このトラックがレコードバッグから外れたことはないね。Shy FXからリリースされた天才的なトラックだ。

14. Digital「Deadline」(2000年リリース)

過小評価されていたレーベルDigitalからリリースされた、疾走感のあるトライバルトラックだ。

15. Dillinja「The Angels Fell」(1995年リリース)

 

真のドラムンベースファンにオススメしたいお気に入りのトラックだ。

16. Internal Affairs「Hands To Heaven」(1993年リリース)

 

有名になる前のGoldieが、4Heroとタッグを組んで生み出した美しいトラックだ。

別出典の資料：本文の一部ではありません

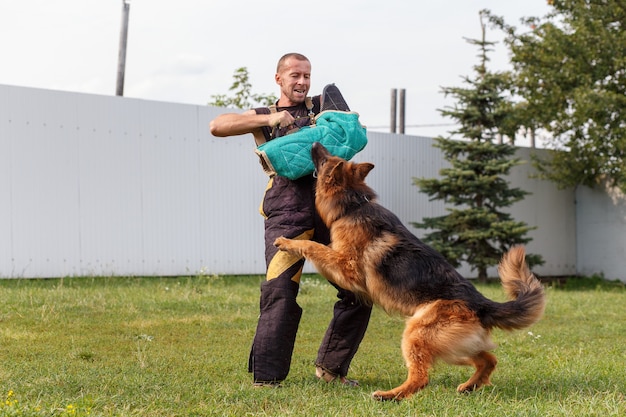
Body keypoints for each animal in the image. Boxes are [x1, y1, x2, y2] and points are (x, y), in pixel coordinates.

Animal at [274, 142, 544, 400]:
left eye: (325, 160)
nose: (314, 142)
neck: (353, 205)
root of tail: (481, 303)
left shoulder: (347, 266)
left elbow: (315, 246)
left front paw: (288, 242)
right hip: (451, 347)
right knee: (489, 359)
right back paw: (469, 386)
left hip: (416, 334)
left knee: (421, 378)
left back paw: (389, 396)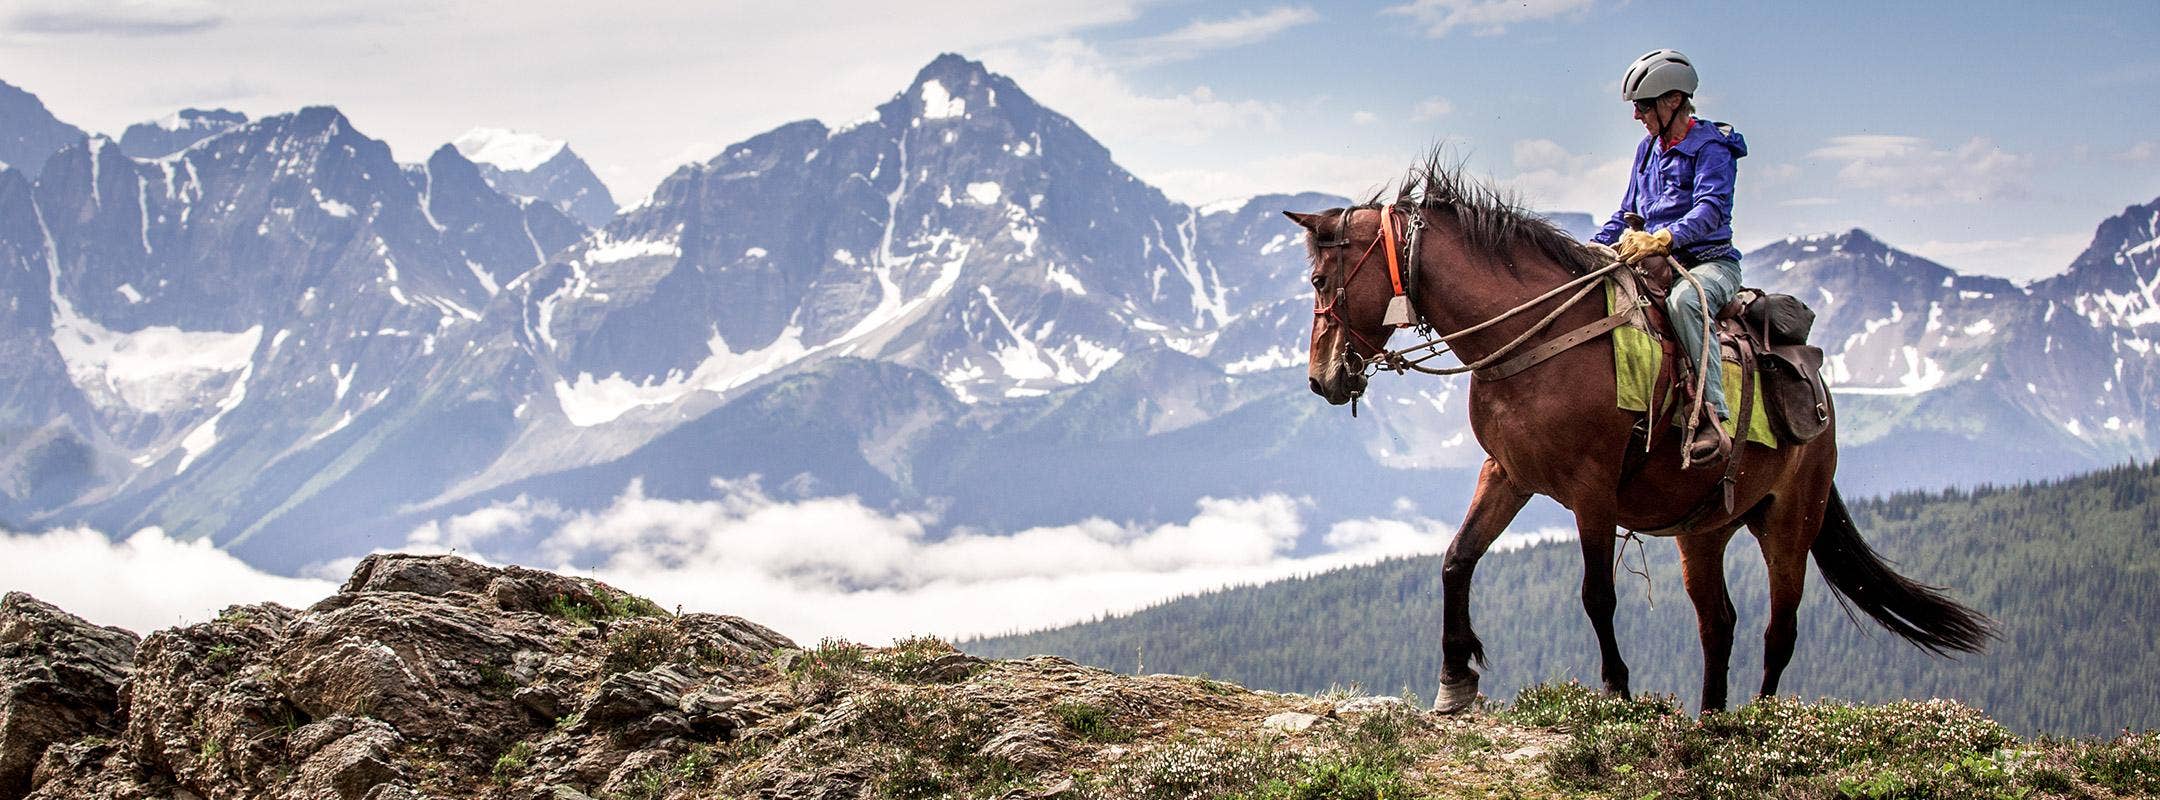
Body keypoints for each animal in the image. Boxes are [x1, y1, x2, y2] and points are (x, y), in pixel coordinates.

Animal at [1278, 162, 1987, 713]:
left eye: (1319, 281)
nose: (1322, 379)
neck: (1539, 335)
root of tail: (1821, 395)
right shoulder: (1506, 474)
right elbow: (1457, 559)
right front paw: (1455, 680)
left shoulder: (1592, 490)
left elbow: (1597, 594)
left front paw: (1617, 690)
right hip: (1703, 532)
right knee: (1718, 625)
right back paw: (1712, 721)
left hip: (1789, 521)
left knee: (1777, 632)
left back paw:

17. Photek「The Rain」(1994年リリース)

Fabioのヒーローのひとり、Photekによるトラックだ。Metalheads/Speed系のクラシックトラックさ。

18. DJ Krust「Soul In Motion」(1997年リリース)

ドラムンベースファンのためのダークな1曲さ。

19. DJ Die「Someting Special」(1997年リリース)

 

プレイするたびに強烈なサブベースがフロアを破壊していたね。

20. DJ SS「The Lighter」(1995年リリース)

当時は必ずレコードバッグに入れていた。何度もプレイしたお気に入りのトラックだった。

21. Deep Blue「The Helicopter Tune」(1993年リリース)

 

ピュアなドラムンベーストラックだ。1990年代に開催されていたレイブDreamscapeを揺るがしていたトラックさ。

22. Adam F「Metropolis」(1996年リリース)

 

ダークなダンスフロアデストロイヤーさ。どんなサウンドシステムもこの破壊力には耐えられなかった。

23. LTJ Bukem「Horizons」(1995年リリース)

LTJ Bukemが心地良いヴァイブスを届けてくれるトラックだ。

24. Pascal「P-Funk Era」(2000年リリース)

 

新時代を築いたとこのトラックには、本当に沢山の良い思い出があるよ。

25. Roni Size & DJ Die「Music Box」(1994年リリース)

 

Roni Sizeのベストトラックのひとつで、何か語りかけてくるような一曲さ。